BEGIN Records supplied
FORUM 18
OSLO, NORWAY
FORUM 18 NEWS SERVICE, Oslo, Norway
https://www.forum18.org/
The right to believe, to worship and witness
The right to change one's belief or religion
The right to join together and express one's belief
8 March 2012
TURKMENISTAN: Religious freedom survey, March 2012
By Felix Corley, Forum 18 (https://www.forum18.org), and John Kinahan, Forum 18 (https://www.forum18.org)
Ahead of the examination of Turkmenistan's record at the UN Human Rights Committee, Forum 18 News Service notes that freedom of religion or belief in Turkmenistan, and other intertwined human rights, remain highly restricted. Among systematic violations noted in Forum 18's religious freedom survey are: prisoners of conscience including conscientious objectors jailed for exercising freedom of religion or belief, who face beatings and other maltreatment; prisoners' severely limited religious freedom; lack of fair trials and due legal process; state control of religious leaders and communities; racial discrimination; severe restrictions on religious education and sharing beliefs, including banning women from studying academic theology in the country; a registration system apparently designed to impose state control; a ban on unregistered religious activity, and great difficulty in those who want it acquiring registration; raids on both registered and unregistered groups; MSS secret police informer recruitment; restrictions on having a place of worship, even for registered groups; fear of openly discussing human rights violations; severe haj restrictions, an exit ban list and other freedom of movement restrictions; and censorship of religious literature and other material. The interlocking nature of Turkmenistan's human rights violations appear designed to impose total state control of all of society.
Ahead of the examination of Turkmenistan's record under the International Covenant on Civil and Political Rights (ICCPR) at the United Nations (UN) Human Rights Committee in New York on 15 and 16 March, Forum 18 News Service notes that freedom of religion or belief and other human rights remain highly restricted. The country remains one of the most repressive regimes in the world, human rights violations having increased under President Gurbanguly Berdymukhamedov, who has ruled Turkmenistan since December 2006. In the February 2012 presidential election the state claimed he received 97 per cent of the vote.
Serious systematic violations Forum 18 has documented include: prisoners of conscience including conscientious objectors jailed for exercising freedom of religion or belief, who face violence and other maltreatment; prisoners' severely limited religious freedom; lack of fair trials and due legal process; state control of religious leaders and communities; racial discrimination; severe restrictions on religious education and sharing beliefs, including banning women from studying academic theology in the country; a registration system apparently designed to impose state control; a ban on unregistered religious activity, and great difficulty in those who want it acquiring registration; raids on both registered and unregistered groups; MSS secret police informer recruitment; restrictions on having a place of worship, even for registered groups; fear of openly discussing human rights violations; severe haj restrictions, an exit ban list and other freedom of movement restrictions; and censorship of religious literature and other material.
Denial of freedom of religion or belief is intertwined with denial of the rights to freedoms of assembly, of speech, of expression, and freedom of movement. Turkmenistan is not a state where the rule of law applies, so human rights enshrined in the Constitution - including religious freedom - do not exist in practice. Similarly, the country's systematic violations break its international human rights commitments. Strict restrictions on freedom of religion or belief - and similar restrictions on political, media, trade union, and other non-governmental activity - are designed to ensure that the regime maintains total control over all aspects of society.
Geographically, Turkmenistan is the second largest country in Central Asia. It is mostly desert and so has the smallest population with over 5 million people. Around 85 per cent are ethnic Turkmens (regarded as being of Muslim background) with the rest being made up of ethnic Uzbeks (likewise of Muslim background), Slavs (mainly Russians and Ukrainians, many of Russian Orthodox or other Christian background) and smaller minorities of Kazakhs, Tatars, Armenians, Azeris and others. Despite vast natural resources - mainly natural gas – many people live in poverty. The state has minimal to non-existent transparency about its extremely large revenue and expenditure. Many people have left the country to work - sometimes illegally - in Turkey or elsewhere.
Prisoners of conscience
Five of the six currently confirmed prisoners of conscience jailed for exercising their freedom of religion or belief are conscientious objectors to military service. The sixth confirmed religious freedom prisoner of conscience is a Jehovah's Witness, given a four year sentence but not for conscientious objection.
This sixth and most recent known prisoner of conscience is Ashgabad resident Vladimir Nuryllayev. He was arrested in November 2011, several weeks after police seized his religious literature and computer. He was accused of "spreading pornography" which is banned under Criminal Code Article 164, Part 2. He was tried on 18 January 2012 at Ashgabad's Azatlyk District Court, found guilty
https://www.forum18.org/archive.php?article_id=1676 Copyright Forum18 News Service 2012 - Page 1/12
END Records supplied
Task statement
Could you work out how many lines of the data above contain the word "https"? Give only the number.

Reply to the exercise
3